| What this task involves |
Can you write out the whole listing exactly?

---------- Records for this exercise

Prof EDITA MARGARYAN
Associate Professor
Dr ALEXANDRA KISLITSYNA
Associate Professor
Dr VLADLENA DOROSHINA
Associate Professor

--------------------

| The completed task |
Prof EDITA MARGARYAN
Associate Professor
Dr ALEXANDRA KISLITSYNA
Associate Professor
Dr VLADLENA DOROSHINA
Associate Professor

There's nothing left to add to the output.